San Lucas 12, 49-53:
El fuego de Cristo
Autor: Arquidiócesis  de Madrid

 

Jesús dice: “He venido a traer fuego en el mundo, ¡y ojalá estuviera ya ardiendo!” Son unas palabras fuertes del Señor, en las que está implicado todo su corazón. Desea que la tierra arda con el fuego que Él ha venido a traer. El fuego indica una cierta violencia. Quema las cosas, arrasa con todo lo que encuentra a su paso. Si alcanza altas temperaturas nada se le resiste. El fuego es destructor.

Pero el fuego también aparece utilizado en la Sagrada Escritura como signo de purificación. San pedro se referirá a él para decir que hemos sido depurados de nuestra inmundicia, como el oro. Por el fuego se separa la ganga del mineral. Así se hace en los altos hornos, y es una imagen muy antigua para designar que Dios quiere quitar del mundo todo lo que lo afea: el pecado.

Pero la clave para entender el fuego que trae el Señor nos la dan las palabras que dice a continuación: “Tengo que pasar por un bautismo, ¡y qué angustia hasta que se cumpla!”. Ese bautismo se refiere a su pasión y muerte en cruz.

Cristo podía incendiar el mundo ahorrándose la pasión y el Calvario. Sin embargo, va a hacer que todo arda no con un fuego destructor sino con las llamas de su amor. Su sacrificio es el que va a encender el mundo. Entre las letanías dedicadas al Sagrado Corazón hay una en la que lo invocamos como “horno ardiente de caridad”. De su corazón traspasado van a salir las llamas que encenderán después los corazones de los fieles con el fuego del Espíritu Santo. También a Él nos referimos en ocasiones bajo la figura de fuego (lenguas de fuego bajaron sobre los apóstoles en el día de Pentecostés).

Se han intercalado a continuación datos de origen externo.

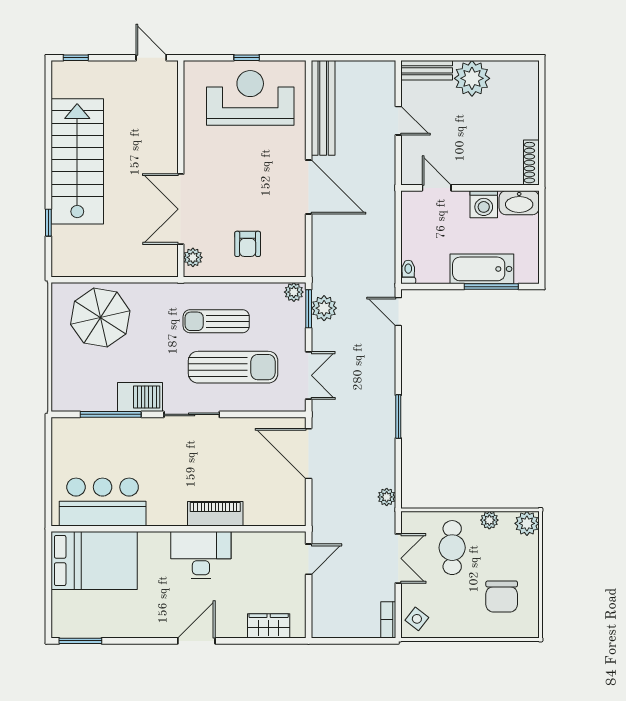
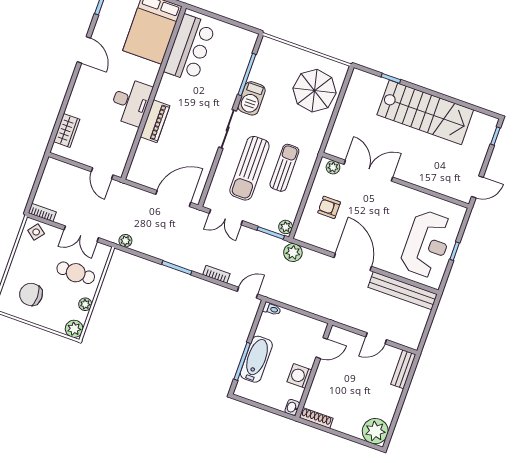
plant: (472, 78) -> (375, 431), moved
door: (309, 187) -> (353, 262), swing flipped
washbasin: (519, 203) -> (292, 407), width x0.52, depth x0.69
plant: (324, 308) -> (293, 253), moved
bookcase: (388, 361) -> (216, 274), added
door: (196, 641) -> (84, 50), moved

La imagen del fuego y las palabras que Cristo pronuncia a continuación indican la profundidad de la sanación que va a producirse. La paz que trae Cristo no es la del mundo, es una paz que pasa por la acción purificadora del fuego del Espíritu Santo: es la verdadera paz. No admite componendas de ninguna clase. No puede estar amalgamada con la injusticia ni con la deshonestidad. Es una paz que conlleva la absoluta división entre el bien y el mal. Recuerdan estas palabras aquella división que estableció Dios tras el pecado de Adán (“pongo enemistad entre ti y la mujer…”). Porque ha de haber una clara diferencia entre lo que es de Dios y lo que va contra Él.

Por eso el cristiano continuamente es introducido en el fuego del Señor para una purificación más grande. Al igual que el bautismo de Cristo (su pasión), también nosotros hemos de experimentar el sufrimiento que nos desligue del mal y nos adhiera con mayor fuerza al bien. Esa purificación puede llegar hasta lo más profundo de cada uno, simbolizado en las palabras que hablan de división incluso en el seno de las familias. No siempre es así, pero ha sucedido históricamente (el padre de santa perpetua no entendía la fidelidad de su hija que iba a conducirle al martirio y san Hermenegildo murió a manos de su progenitor), y sigue sucediendo aunque no con la extremosidad de esos ejemplos.

Pidámosle a la Virgen María que nos ayude a querer ser cada día más fieles a su Hijo y a apartarnos de todo lo que nos impida cumplir su voluntad. Que el fuego del Señor arda dentro de nosotros y consuma cuanto hay de pecado en nuestros corazones.